Task goal
Quote word for word the lines below, beginning with the first and ending with the one that has "(o *PutServerServiceRequest) SetFilters(v". Drop the pictures.
____ Available data
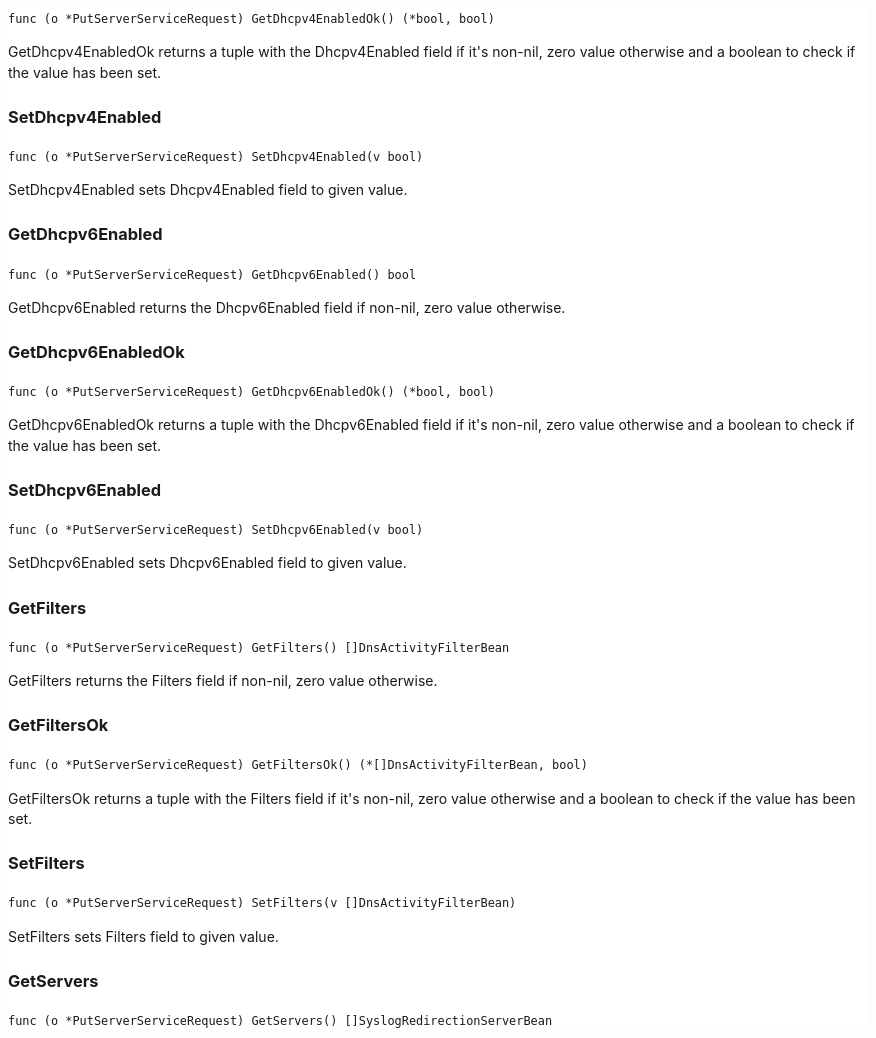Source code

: `func (o *PutServerServiceRequest) GetDhcpv4EnabledOk() (*bool, bool)`

GetDhcpv4EnabledOk returns a tuple with the Dhcpv4Enabled field if it's non-nil, zero value otherwise
and a boolean to check if the value has been set.

### SetDhcpv4Enabled

`func (o *PutServerServiceRequest) SetDhcpv4Enabled(v bool)`

SetDhcpv4Enabled sets Dhcpv4Enabled field to given value.


### GetDhcpv6Enabled

`func (o *PutServerServiceRequest) GetDhcpv6Enabled() bool`

GetDhcpv6Enabled returns the Dhcpv6Enabled field if non-nil, zero value otherwise.

### GetDhcpv6EnabledOk

`func (o *PutServerServiceRequest) GetDhcpv6EnabledOk() (*bool, bool)`

GetDhcpv6EnabledOk returns a tuple with the Dhcpv6Enabled field if it's non-nil, zero value otherwise
and a boolean to check if the value has been set.

### SetDhcpv6Enabled

`func (o *PutServerServiceRequest) SetDhcpv6Enabled(v bool)`

SetDhcpv6Enabled sets Dhcpv6Enabled field to given value.


### GetFilters

`func (o *PutServerServiceRequest) GetFilters() []DnsActivityFilterBean`

GetFilters returns the Filters field if non-nil, zero value otherwise.

### GetFiltersOk

`func (o *PutServerServiceRequest) GetFiltersOk() (*[]DnsActivityFilterBean, bool)`

GetFiltersOk returns a tuple with the Filters field if it's non-nil, zero value otherwise
and a boolean to check if the value has been set.

### SetFilters

`func (o *PutServerServiceRequest) SetFilters(v []DnsActivityFilterBean)`

SetFilters sets Filters field to given value.


### GetServers

`func (o *PutServerServiceRequest) GetServers() []SyslogRedirectionServerBean`
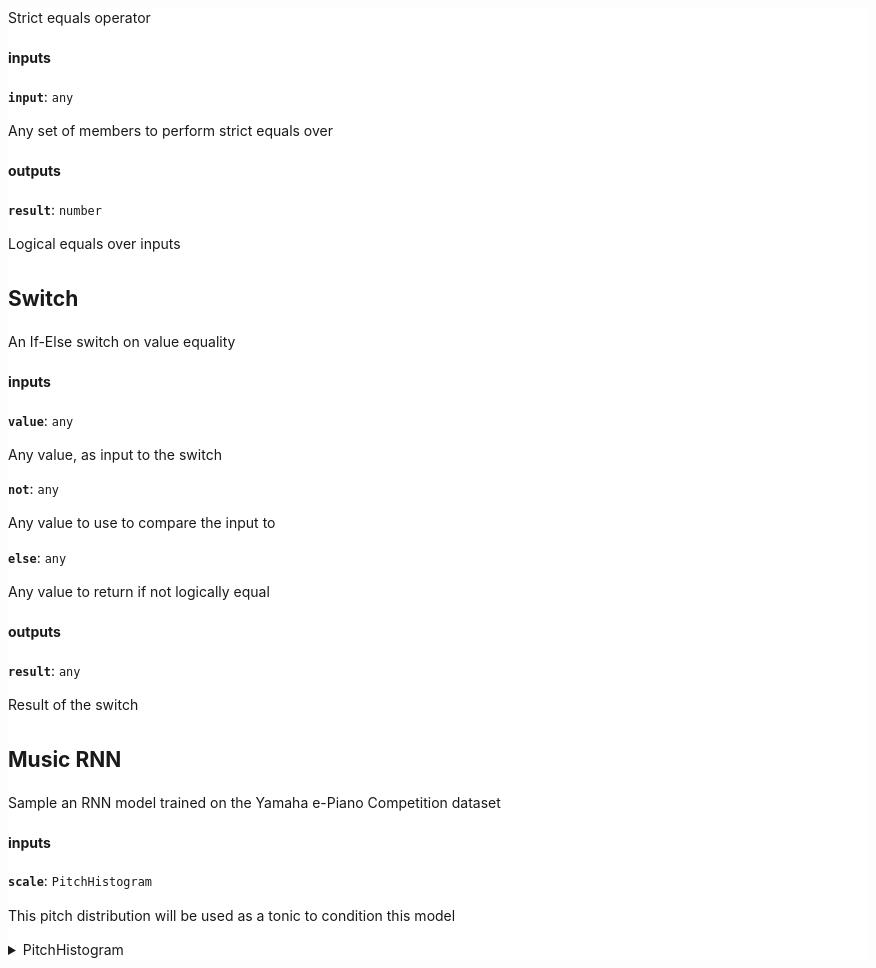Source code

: Strict equals operator
  

#### inputs

**`input`**: `any`
  
Any set of members to perform strict equals over

  
#### outputs

**`result`**: `number`
  
Logical equals over inputs

  



## Switch

An If-Else switch on value equality
  

#### inputs

**`value`**: `any`
  
Any value, as input to the switch


**`not`**: `any`
  
Any value to use to compare the input to


**`else`**: `any`
  
Any value to return if not logically equal

  
#### outputs

**`result`**: `any`
  
Result of the switch

  



## Music RNN

Sample an RNN model trained on the Yamaha e-Piano Competition dataset
  

#### inputs

**`scale`**: `PitchHistogram`
  
This pitch distribution will be used as a tonic to condition this model

<details><summary>PitchHistogram</summary></details>
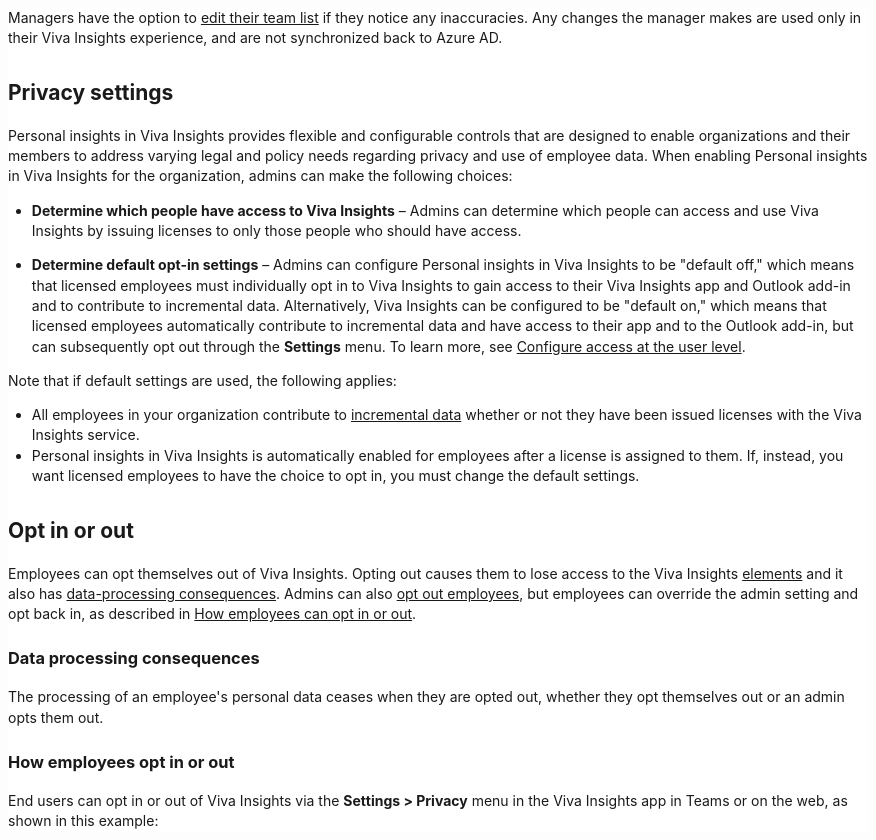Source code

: Managers have the option to [edit their team list](../use/use-the-insights.md#to-edit-your-team-list) if they notice any inaccuracies. Any changes the manager makes are used only in their Viva Insights experience, and are not synchronized back to Azure AD.

## Privacy settings

Personal insights in Viva Insights provides flexible and configurable controls that are designed to enable organizations and their members to address varying legal and policy needs regarding privacy and use of employee data. When enabling Personal insights in Viva Insights for the organization, admins can make the following choices:

* **Determine which people have access to Viva Insights** &ndash; Admins can determine which people can access and use Viva Insights by issuing licenses to only those people who should have access.

* **Determine default opt-in settings** &ndash; Admins can configure Personal insights in Viva Insights to be "default off," which means that licensed employees must individually opt in to Viva Insights to gain access to their Viva Insights app and Outlook add-in and to contribute to incremental data. Alternatively, Viva Insights can be configured to be "default on," which means that licensed employees automatically contribute to incremental data and have access to their app and to the Outlook add-in, but can subsequently opt out through the **Settings** menu. To learn more, see [Configure access at the user level](../setup/configure.md#configure-access-at-the-user-level).

Note that if default settings are used, the following applies:

* All employees in your organization contribute to [incremental data](../Overview/privacy-guide-users.md#incremental-data) whether or not they have been issued licenses with the Viva Insights service.
* Personal insights in Viva Insights is automatically enabled for employees after a license is assigned to them. If, instead, you want licensed employees to have the choice to opt in, you must change the default settings.

## Opt in or out

Employees can opt themselves out of Viva Insights. Opting out causes them to lose access to the Viva Insights [elements](../use/mya-elements.md) and it also has [data-processing consequences](#data-processing-consequences). Admins can also [opt out employees](../setup/configure.md#configure-access-at-the-user-level), but employees can override the admin setting and opt back in, as described in [How employees can opt in or out](#how-employees-opt-in-or-out).

### Data processing consequences

The processing of an employee's personal data ceases when they are opted out, whether they opt themselves out or an admin opts them out.

### How employees opt in or out

End users can opt in or out of Viva Insights via the **Settings > Privacy** menu in the Viva Insights app in Teams or on the web, as shown in this example:
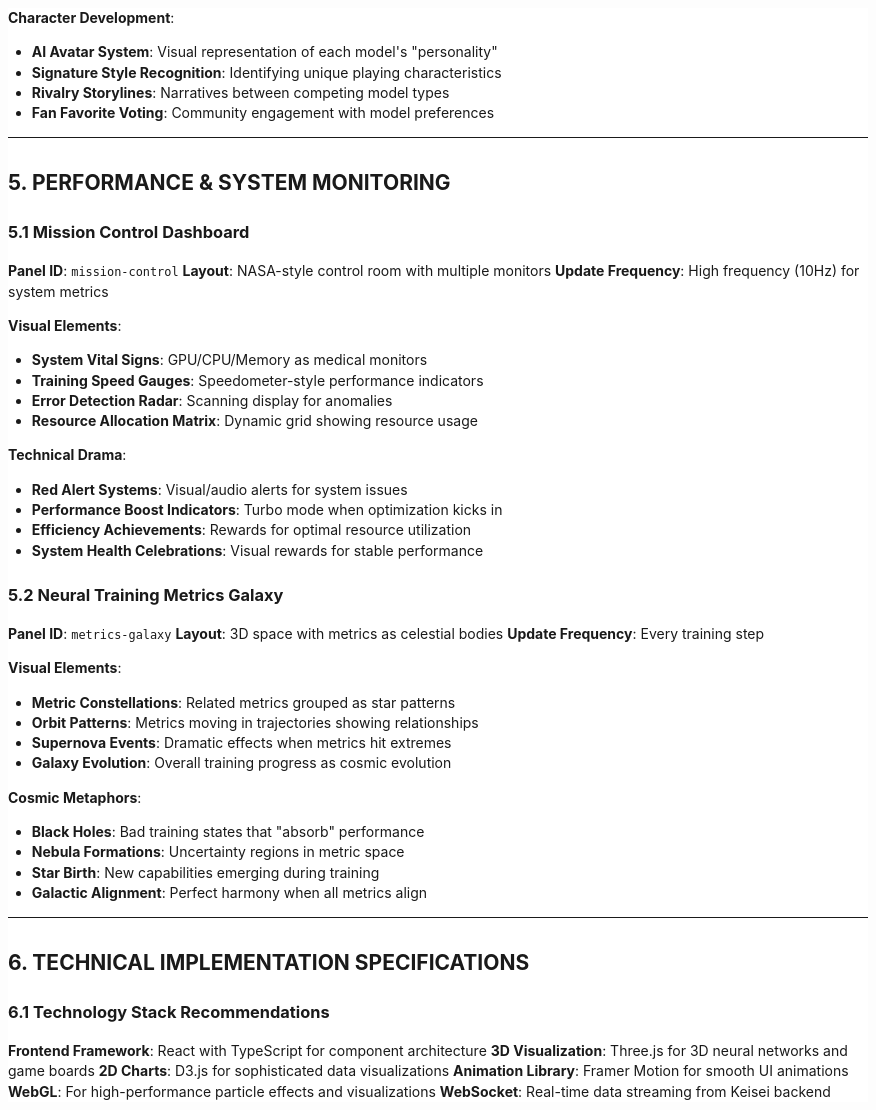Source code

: **Character Development**:
- **AI Avatar System**: Visual representation of each model's "personality"
- **Signature Style Recognition**: Identifying unique playing characteristics
- **Rivalry Storylines**: Narratives between competing model types
- **Fan Favorite Voting**: Community engagement with model preferences

---

## 5. PERFORMANCE & SYSTEM MONITORING

### 5.1 Mission Control Dashboard
**Panel ID**: `mission-control`
**Layout**: NASA-style control room with multiple monitors
**Update Frequency**: High frequency (10Hz) for system metrics

**Visual Elements**:
- **System Vital Signs**: GPU/CPU/Memory as medical monitors
- **Training Speed Gauges**: Speedometer-style performance indicators
- **Error Detection Radar**: Scanning display for anomalies
- **Resource Allocation Matrix**: Dynamic grid showing resource usage

**Technical Drama**:
- **Red Alert Systems**: Visual/audio alerts for system issues
- **Performance Boost Indicators**: Turbo mode when optimization kicks in
- **Efficiency Achievements**: Rewards for optimal resource utilization
- **System Health Celebrations**: Visual rewards for stable performance

### 5.2 Neural Training Metrics Galaxy
**Panel ID**: `metrics-galaxy`
**Layout**: 3D space with metrics as celestial bodies
**Update Frequency**: Every training step

**Visual Elements**:
- **Metric Constellations**: Related metrics grouped as star patterns
- **Orbit Patterns**: Metrics moving in trajectories showing relationships
- **Supernova Events**: Dramatic effects when metrics hit extremes
- **Galaxy Evolution**: Overall training progress as cosmic evolution

**Cosmic Metaphors**:
- **Black Holes**: Bad training states that "absorb" performance
- **Nebula Formations**: Uncertainty regions in metric space
- **Star Birth**: New capabilities emerging during training
- **Galactic Alignment**: Perfect harmony when all metrics align

---

## 6. TECHNICAL IMPLEMENTATION SPECIFICATIONS

### 6.1 Technology Stack Recommendations

**Frontend Framework**: React with TypeScript for component architecture
**3D Visualization**: Three.js for 3D neural networks and game boards
**2D Charts**: D3.js for sophisticated data visualizations
**Animation Library**: Framer Motion for smooth UI animations
**WebGL**: For high-performance particle effects and visualizations
**WebSocket**: Real-time data streaming from Keisei backend
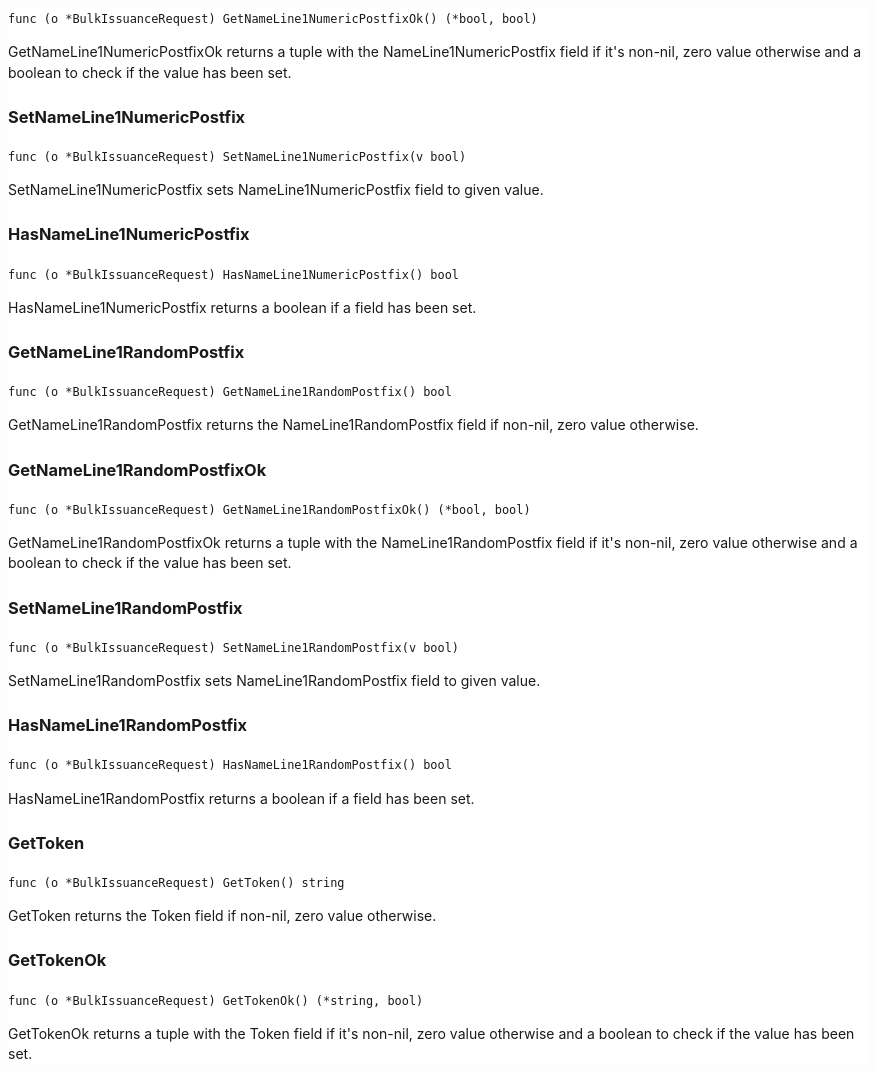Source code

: `func (o *BulkIssuanceRequest) GetNameLine1NumericPostfixOk() (*bool, bool)`

GetNameLine1NumericPostfixOk returns a tuple with the NameLine1NumericPostfix field if it's non-nil, zero value otherwise
and a boolean to check if the value has been set.

### SetNameLine1NumericPostfix

`func (o *BulkIssuanceRequest) SetNameLine1NumericPostfix(v bool)`

SetNameLine1NumericPostfix sets NameLine1NumericPostfix field to given value.

### HasNameLine1NumericPostfix

`func (o *BulkIssuanceRequest) HasNameLine1NumericPostfix() bool`

HasNameLine1NumericPostfix returns a boolean if a field has been set.

### GetNameLine1RandomPostfix

`func (o *BulkIssuanceRequest) GetNameLine1RandomPostfix() bool`

GetNameLine1RandomPostfix returns the NameLine1RandomPostfix field if non-nil, zero value otherwise.

### GetNameLine1RandomPostfixOk

`func (o *BulkIssuanceRequest) GetNameLine1RandomPostfixOk() (*bool, bool)`

GetNameLine1RandomPostfixOk returns a tuple with the NameLine1RandomPostfix field if it's non-nil, zero value otherwise
and a boolean to check if the value has been set.

### SetNameLine1RandomPostfix

`func (o *BulkIssuanceRequest) SetNameLine1RandomPostfix(v bool)`

SetNameLine1RandomPostfix sets NameLine1RandomPostfix field to given value.

### HasNameLine1RandomPostfix

`func (o *BulkIssuanceRequest) HasNameLine1RandomPostfix() bool`

HasNameLine1RandomPostfix returns a boolean if a field has been set.

### GetToken

`func (o *BulkIssuanceRequest) GetToken() string`

GetToken returns the Token field if non-nil, zero value otherwise.

### GetTokenOk

`func (o *BulkIssuanceRequest) GetTokenOk() (*string, bool)`

GetTokenOk returns a tuple with the Token field if it's non-nil, zero value otherwise
and a boolean to check if the value has been set.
________
Solution to the problem
Source code

: `func (o *PutServerServiceRequest) GetDhcpv4EnabledOk() (*bool, bool)`

GetDhcpv4EnabledOk returns a tuple with the Dhcpv4Enabled field if it's non-nil, zero value otherwise
and a boolean to check if the value has been set.

### SetDhcpv4Enabled

`func (o *PutServerServiceRequest) SetDhcpv4Enabled(v bool)`

SetDhcpv4Enabled sets Dhcpv4Enabled field to given value.


### GetDhcpv6Enabled

`func (o *PutServerServiceRequest) GetDhcpv6Enabled() bool`

GetDhcpv6Enabled returns the Dhcpv6Enabled field if non-nil, zero value otherwise.

### GetDhcpv6EnabledOk

`func (o *PutServerServiceRequest) GetDhcpv6EnabledOk() (*bool, bool)`

GetDhcpv6EnabledOk returns a tuple with the Dhcpv6Enabled field if it's non-nil, zero value otherwise
and a boolean to check if the value has been set.

### SetDhcpv6Enabled

`func (o *PutServerServiceRequest) SetDhcpv6Enabled(v bool)`

SetDhcpv6Enabled sets Dhcpv6Enabled field to given value.


### GetFilters

`func (o *PutServerServiceRequest) GetFilters() []DnsActivityFilterBean`

GetFilters returns the Filters field if non-nil, zero value otherwise.

### GetFiltersOk

`func (o *PutServerServiceRequest) GetFiltersOk() (*[]DnsActivityFilterBean, bool)`

GetFiltersOk returns a tuple with the Filters field if it's non-nil, zero value otherwise
and a boolean to check if the value has been set.

### SetFilters

`func (o *PutServerServiceRequest) SetFilters(v []DnsActivityFilterBean)`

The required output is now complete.